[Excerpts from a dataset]
********************
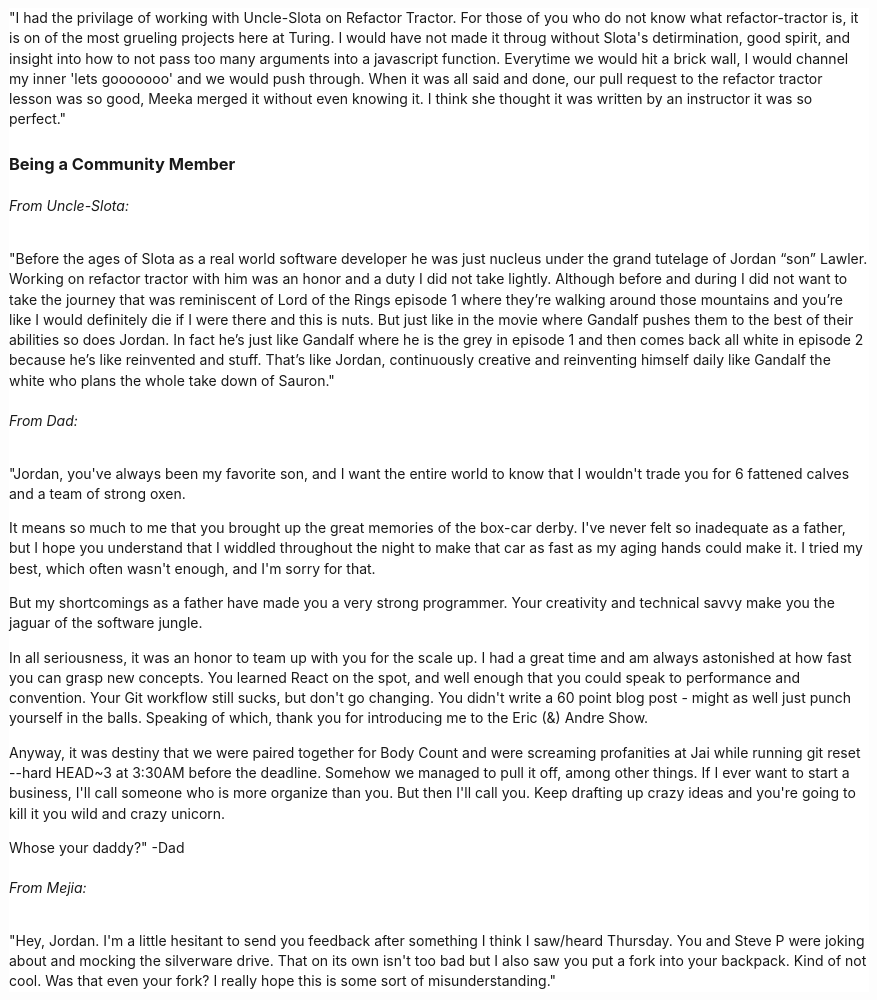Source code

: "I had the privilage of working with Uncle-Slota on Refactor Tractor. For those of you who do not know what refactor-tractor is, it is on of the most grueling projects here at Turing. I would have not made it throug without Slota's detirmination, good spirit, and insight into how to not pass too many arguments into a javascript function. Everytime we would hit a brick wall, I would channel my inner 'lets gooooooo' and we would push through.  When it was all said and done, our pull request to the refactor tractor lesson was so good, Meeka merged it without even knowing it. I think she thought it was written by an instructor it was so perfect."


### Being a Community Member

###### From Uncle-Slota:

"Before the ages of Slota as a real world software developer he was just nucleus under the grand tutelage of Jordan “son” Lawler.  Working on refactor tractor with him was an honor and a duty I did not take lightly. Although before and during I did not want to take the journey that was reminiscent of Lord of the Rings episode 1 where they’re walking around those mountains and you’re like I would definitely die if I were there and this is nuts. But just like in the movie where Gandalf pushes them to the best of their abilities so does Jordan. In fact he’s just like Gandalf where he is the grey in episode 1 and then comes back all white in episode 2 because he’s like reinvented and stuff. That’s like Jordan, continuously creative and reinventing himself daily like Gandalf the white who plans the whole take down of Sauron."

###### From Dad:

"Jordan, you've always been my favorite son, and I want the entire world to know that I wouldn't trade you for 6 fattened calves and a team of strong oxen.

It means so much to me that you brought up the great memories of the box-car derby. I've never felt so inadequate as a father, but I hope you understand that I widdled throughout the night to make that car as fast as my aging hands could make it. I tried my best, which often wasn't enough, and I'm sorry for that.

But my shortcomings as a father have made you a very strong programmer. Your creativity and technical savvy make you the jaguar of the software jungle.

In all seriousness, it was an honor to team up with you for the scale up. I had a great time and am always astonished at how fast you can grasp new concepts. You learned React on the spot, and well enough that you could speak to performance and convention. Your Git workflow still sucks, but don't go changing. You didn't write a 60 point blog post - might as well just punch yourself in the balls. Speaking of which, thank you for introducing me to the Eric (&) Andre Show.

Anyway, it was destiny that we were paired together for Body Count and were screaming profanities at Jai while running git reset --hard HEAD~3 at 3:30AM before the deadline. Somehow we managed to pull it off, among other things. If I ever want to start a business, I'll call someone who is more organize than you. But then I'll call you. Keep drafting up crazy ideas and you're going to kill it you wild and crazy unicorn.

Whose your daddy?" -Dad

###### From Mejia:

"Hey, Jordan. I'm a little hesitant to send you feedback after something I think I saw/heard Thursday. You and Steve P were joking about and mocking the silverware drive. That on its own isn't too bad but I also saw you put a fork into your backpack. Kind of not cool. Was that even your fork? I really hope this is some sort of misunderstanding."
********************
In the records above, how many lines hold the string "software"? Reply with only the number.

• Finished task
2